**INSTRUCTIONS TO FOLLOW**: Beginning with the line that contains "left_click(865, 215)" and ending with the last line of the records, write out each line exactly and omit the pictures.

**Stored data entries**:
★ ★ ★ ★ ★
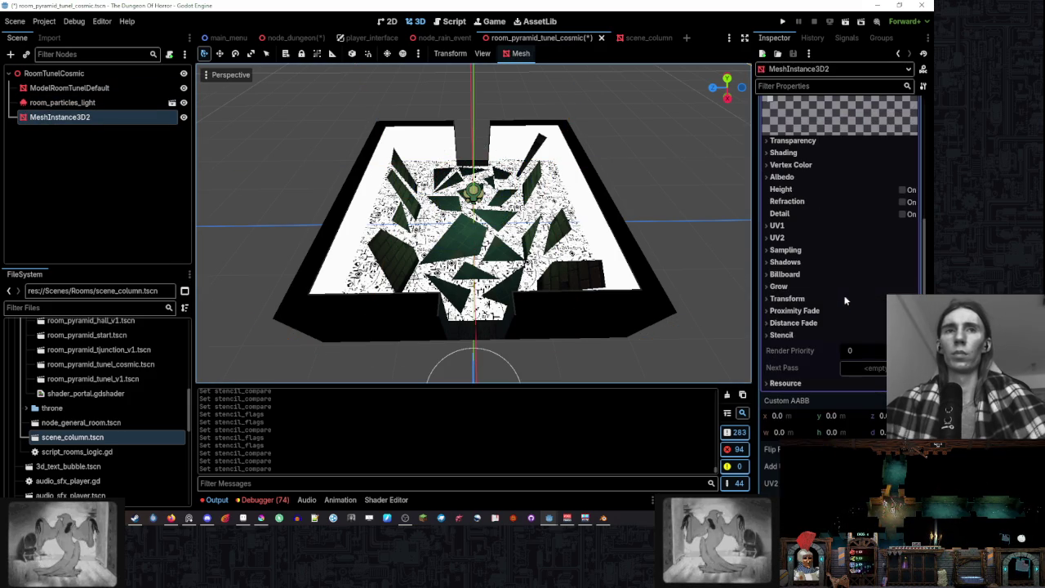
right_click(814, 363)
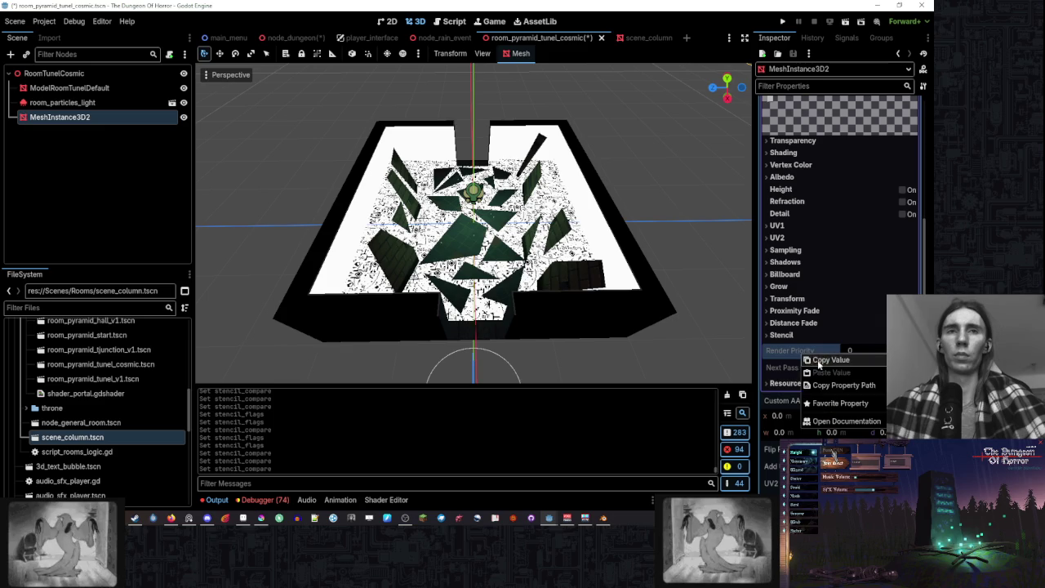
left_click(826, 360)
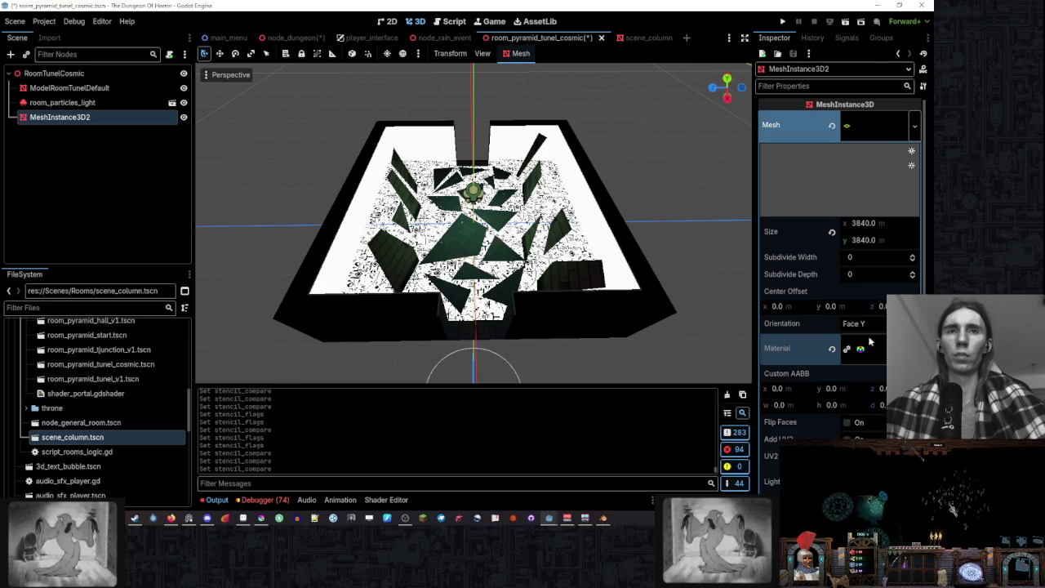
- Expand the plane's PlaneMesh and material to show its Custom stencil: Read, Equal, reference 1
left_click(878, 127)
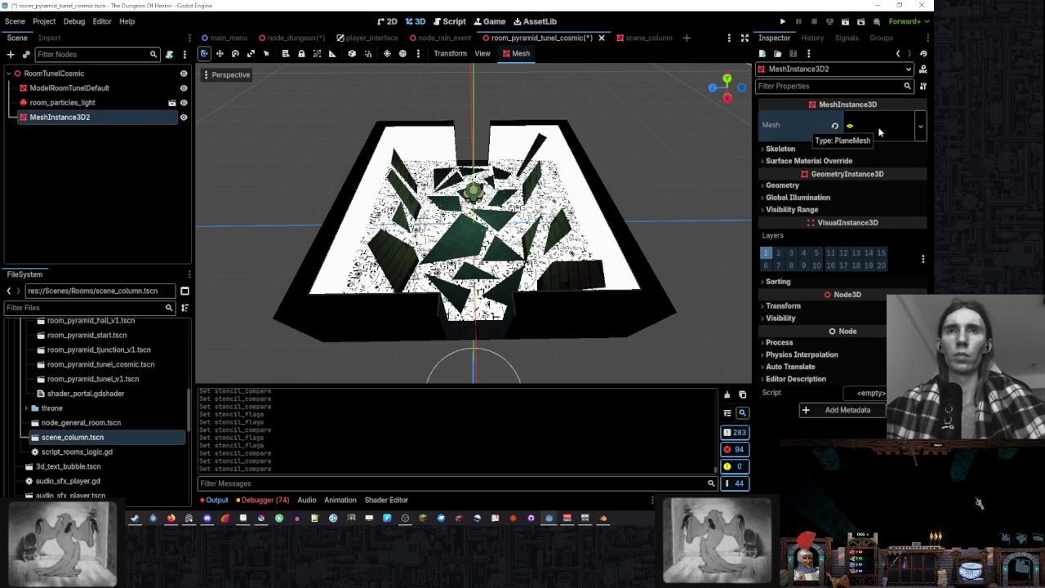
left_click(878, 127)
scroll(826, 309, "down", 3)
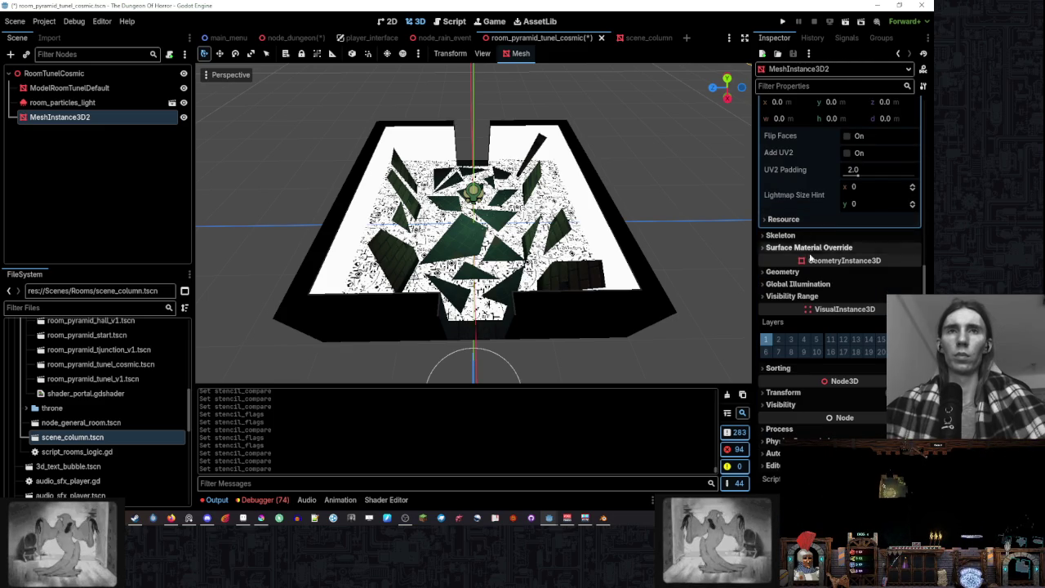
scroll(804, 245, "down", 5)
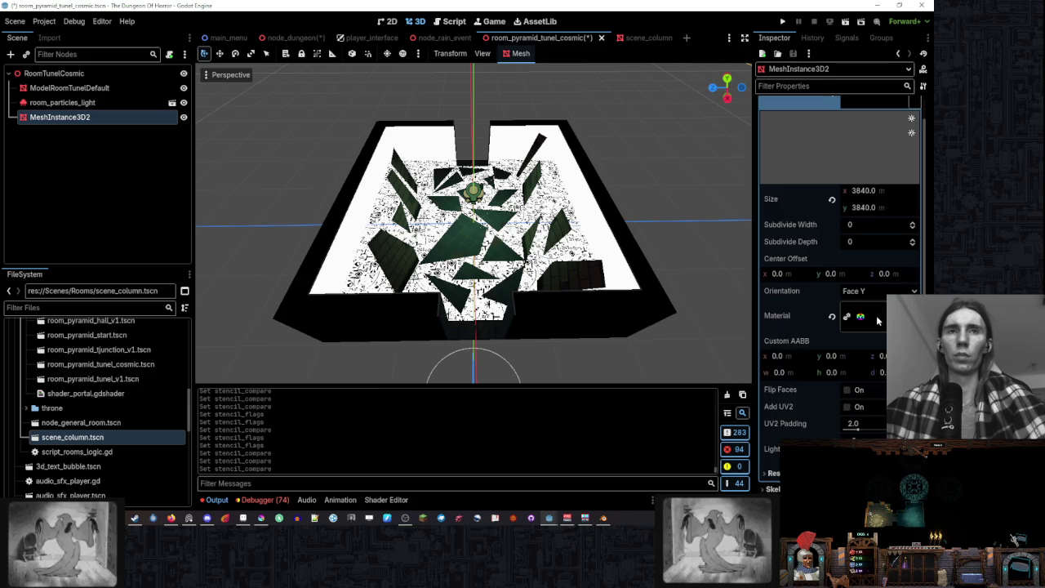
left_click(865, 215)
left_click(782, 200)
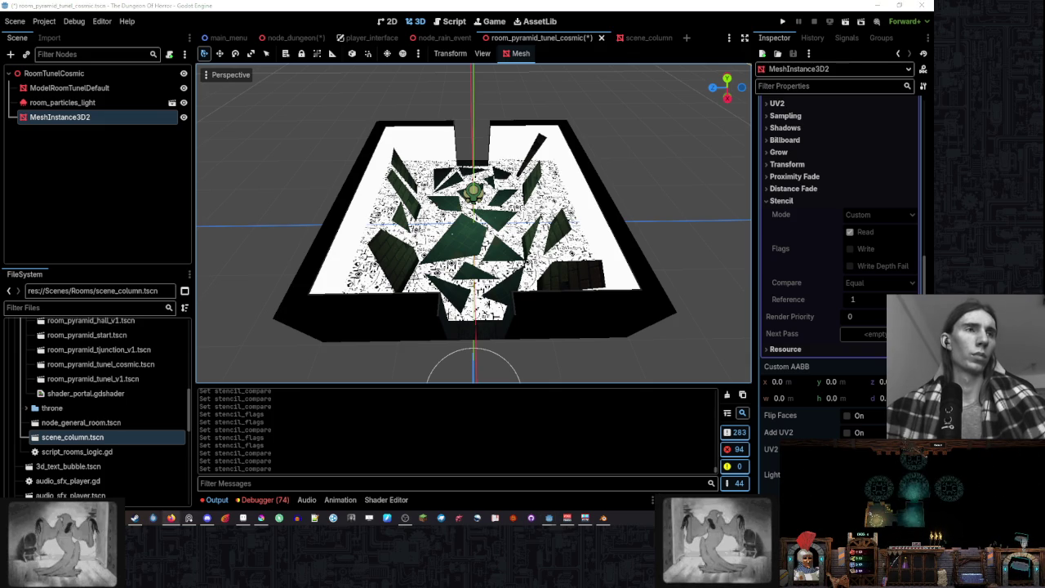
- Select the RoomTunelCosmic root node and bring up its context menu
key("alt+Tab")
left_click(90, 74)
right_click(86, 75)
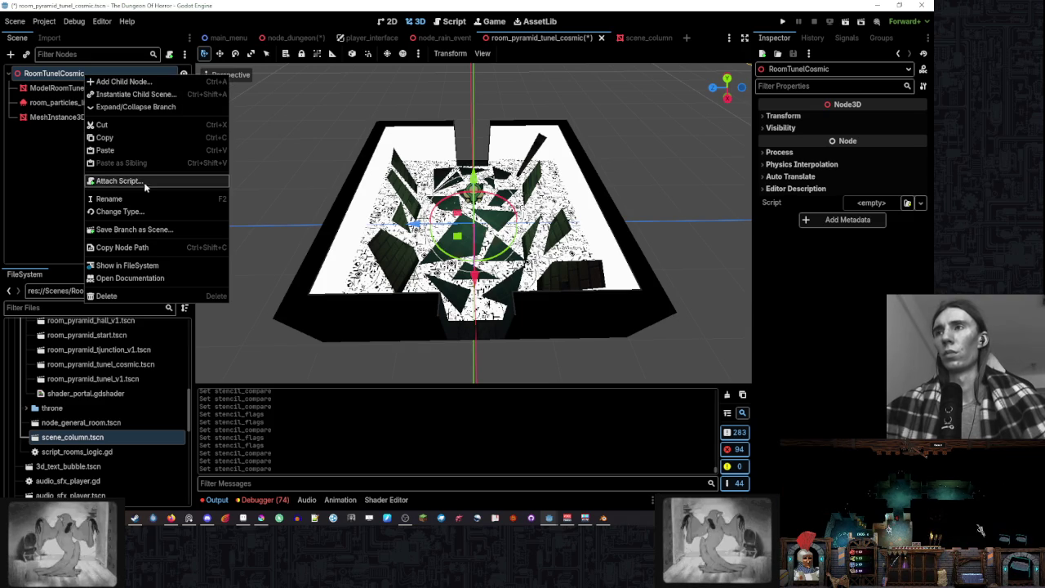
- Add a MeshInstance3D child to RoomTunelCosmic and give it a new PlaneMesh
left_click(135, 81)
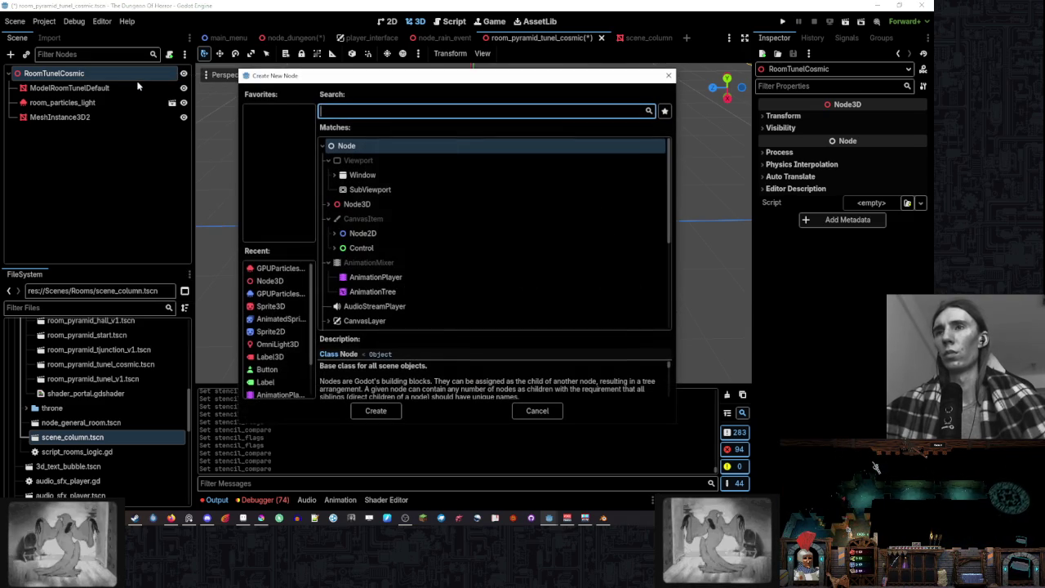
type("mesh")
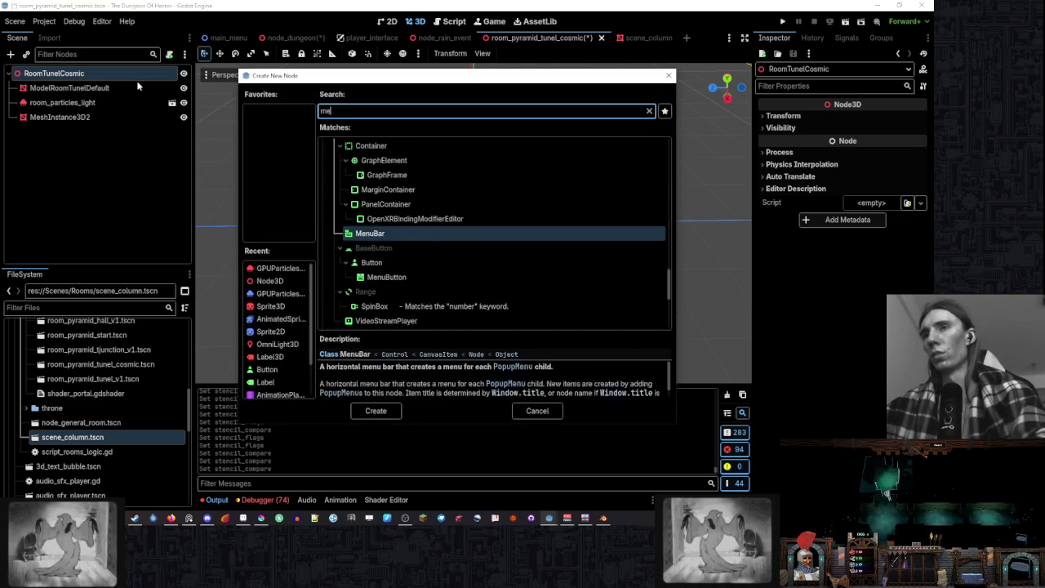
key("Return")
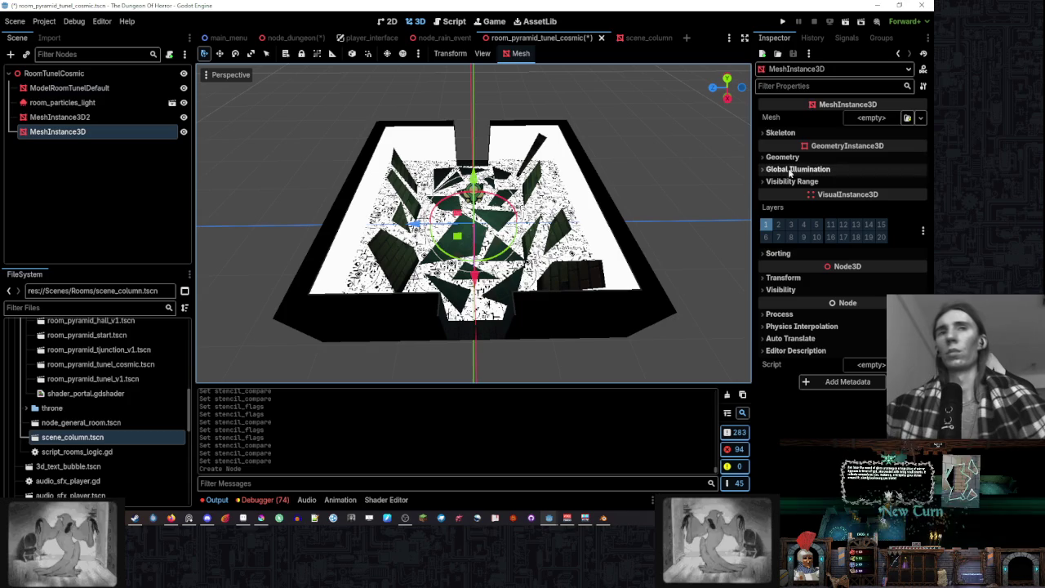
left_click(871, 117)
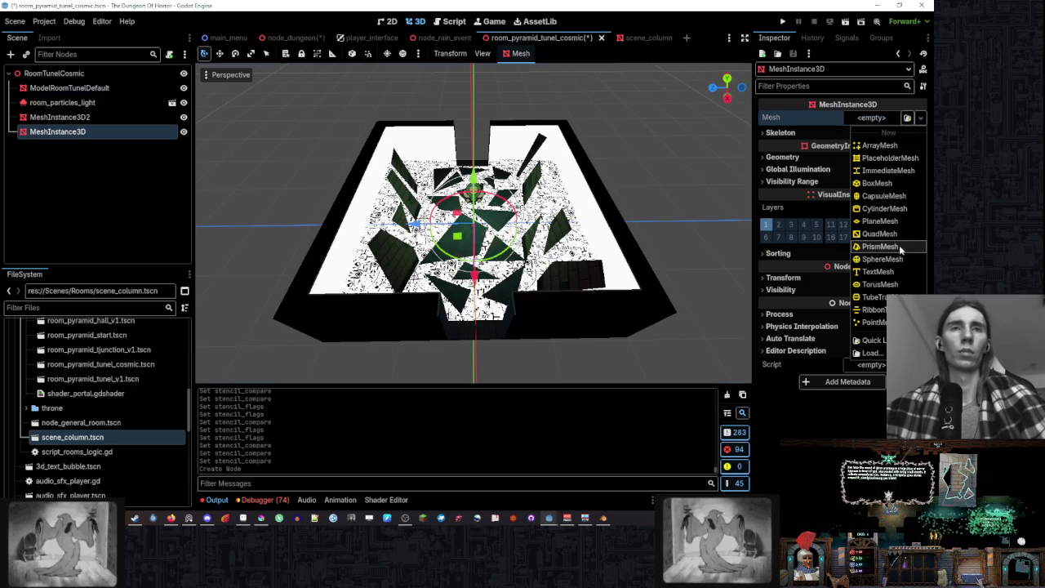
left_click(889, 221)
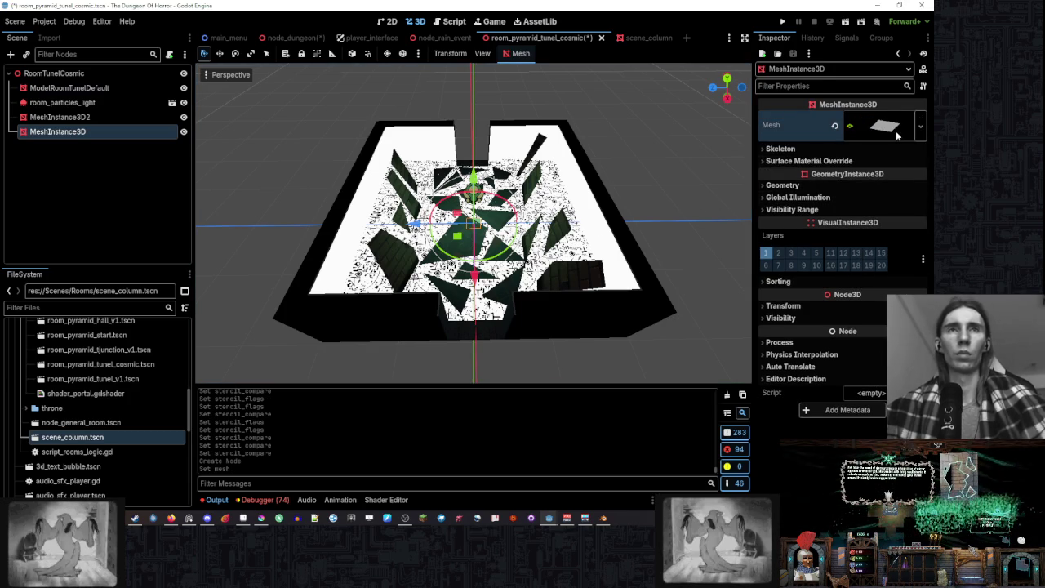
- Set the plane size to 100 × 100 m and move it within the room
left_click(882, 125)
left_click(877, 223)
type("1")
★ ★ ★ ★ ★
**YOUR SOLUTION**:
left_click(865, 215)
left_click(782, 200)
- Select the RoomTunelCosmic root node and bring up its context menu
key("alt+Tab")
left_click(90, 74)
right_click(86, 75)
- Add a MeshInstance3D child to RoomTunelCosmic and give it a new PlaneMesh
left_click(135, 81)
type("mesh")
key("Return")
left_click(871, 117)
left_click(889, 221)
- Set the plane size to 100 × 100 m and move it within the room
left_click(882, 125)
left_click(877, 223)
type("1")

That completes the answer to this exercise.